WHAT YOU NEED TO DO. Below are some records; output exactly the lines from the line with "주소를 저장하는 레지스터" to the line with "- #3. 현재 아래와", both ends kept, and nothing more.

INPUT FOR THIS TASK.

________________________

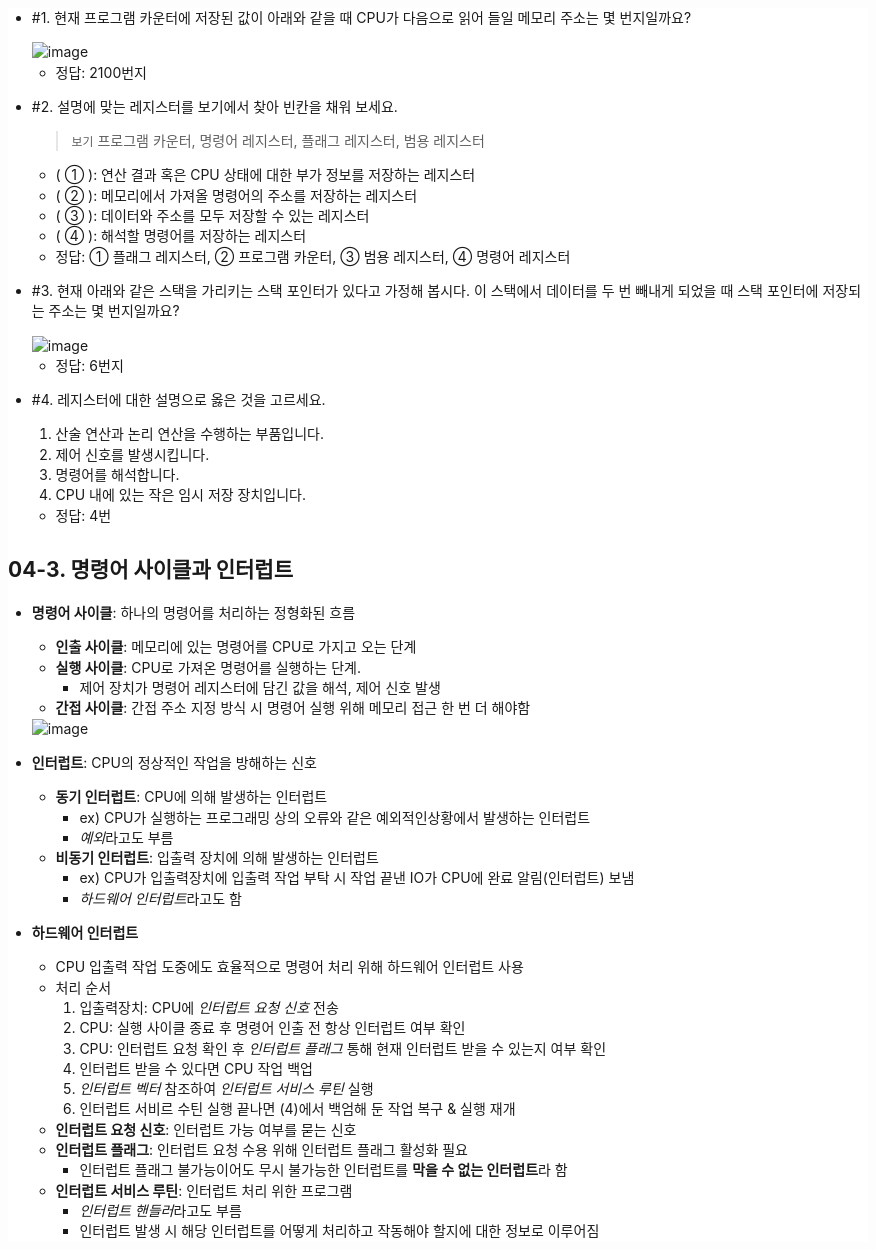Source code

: - #1. 현재 프로그램 카운터에 저장된 값이 아래와 같을 때 CPU가 다음으로 읽어 들일 메모리 주소는 몇 번지일까요?
    
    <img width=40% alt="image" src="https://github.com/user-attachments/assets/079a910f-2398-49f8-9eea-670683b12368" />

    
    - 정답: 2100번지
- #2. 설명에 맞는 레지스터를 보기에서 찾아 빈칸을 채워 보세요.
    
    > `보기` 프로그램 카운터, 명령어 레지스터, 플래그 레지스터, 범용 레지스터
    > 
    - (   ①   ): 연산 결과 혹은 CPU 상태에 대한 부가 정보를 저장하는 레지스터
    - (   ②   ): 메모리에서 가져올 명령어의 주소를 저장하는 레지스터
    - (   ③   ): 데이터와 주소를 모두 저장할 수 있는 레지스터
    - (   ④   ): 해석할 명령어를 저장하는 레지스터
    - 정답: ① 플래그 레지스터, ② 프로그램 카운터, ③ 범용 레지스터, ④ 명령어 레지스터
- #3. 현재 아래와 같은 스택을 가리키는 스택 포인터가 있다고 가정해 봅시다. 이 스택에서 데이터를 두 번 빼내게 되었을 때 스택 포인터에 저장되는 주소는 몇 번지일까요?
    
    <img width=65% alt="image" src="https://github.com/user-attachments/assets/a6d2e1d4-19c0-4640-b93b-60a344c52e17" />

    
    - 정답: 6번지
- #4. 레지스터에 대한 설명으로 옳은 것을 고르세요.
    1. 산술 연산과 논리 연산을 수행하는 부품입니다.
    2. 제어 신호를 발생시킵니다.
    3. 명령어를 해석합니다.
    4. CPU 내에 있는 작은 임시 저장 장치입니다.
    - 정답: 4번

## 04-3. 명령어 사이클과 인터럽트

- **명령어 사이클**: 하나의 명령어를 처리하는 정형화된 흐름
    - **인출 사이클**: 메모리에 있는 명령어를 CPU로 가지고 오는 단계
    - **실행 사이클**: CPU로 가져온 명령어를 실행하는 단계.
        - 제어 장치가 명령어 레지스터에 담긴 값을 해석, 제어 신호 발생
    - **간접 사이클**: 간접 주소 지정 방식 시 명령어 실행 위해 메모리 접근 한 번 더 해야함
    
    <img width=65% alt="image" src="https://github.com/user-attachments/assets/bc68e368-a8c0-4a09-b399-7edd80387828" />

    
- **인터럽트**: CPU의 정상적인 작업을 방해하는 신호
    - **동기 인터럽트**: CPU에 의해 발생하는 인터럽트
        - ex) CPU가 실행하는 프로그래밍 상의 오류와 같은 예외적인상황에서 발생하는 인터럽트
        - *예외*라고도 부름
    - **비동기 인터럽트**: 입출력 장치에 의해 발생하는 인터럽트
        - ex) CPU가 입출력장치에 입출력 작업 부탁 시 작업 끝낸 IO가 CPU에 완료 알림(인터럽트) 보냄
        - *하드웨어 인터럽트*라고도 함
- **하드웨어 인터럽트**
    - CPU 입출력 작업 도중에도 효율적으로 명령어 처리 위해 하드웨어 인터럽트 사용
    - 처리 순서
        1. 입출력장치: CPU에 *인터럽트 요청 신호* 전송
        2. CPU: 실행 사이클 종료 후 명령어 인출 전 항상 인터럽트 여부 확인
        3. CPU: 인터럽트 요청 확인 후 *인터럽트 플래그* 통해 현재 인터럽트 받을 수 있는지 여부 확인
        4. 인터럽트 받을 수 있다면 CPU 작업 백업
        5. *인터럽트 벡터* 참조하여 *인터럽트 서비스 루틴* 실행
        6. 인터럽트 서비르 수틴 실행 끝나면 (4)에서 백엄해 둔 작업 복구 & 실행 재개
    - **인터럽트 요청 신호**: 인터럽트 가능 여부를 묻는 신호
    - **인터럽트 플래그**: 인터럽트 요청 수용 위해 인터럽트 플래그 활성화 필요
        - 인터럽트 플래그 불가능이어도 무시 불가능한 인터럽트를 **막을 수 없는 인터럽트**라 함
    - **인터럽트 서비스 루틴**: 인터럽트 처리 위한 프로그램
        - *인터럽트 핸들러*라고도 부름
        - 인터럽트 발생 시 해당 인터럽트를 어떻게 처리하고 작동해야 할지에 대한 정보로 이루어짐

________________________

ANSWER TO THE EXERCISE.
    - (   ②   ): 메모리에서 가져올 명령어의 주소를 저장하는 레지스터
    - (   ③   ): 데이터와 주소를 모두 저장할 수 있는 레지스터
    - (   ④   ): 해석할 명령어를 저장하는 레지스터
    - 정답: ① 플래그 레지스터, ② 프로그램 카운터, ③ 범용 레지스터, ④ 명령어 레지스터
- #3. 현재 아래와 같은 스택을 가리키는 스택 포인터가 있다고 가정해 봅시다. 이 스택에서 데이터를 두 번 빼내게 되었을 때 스택 포인터에 저장되는 주소는 몇 번지일까요?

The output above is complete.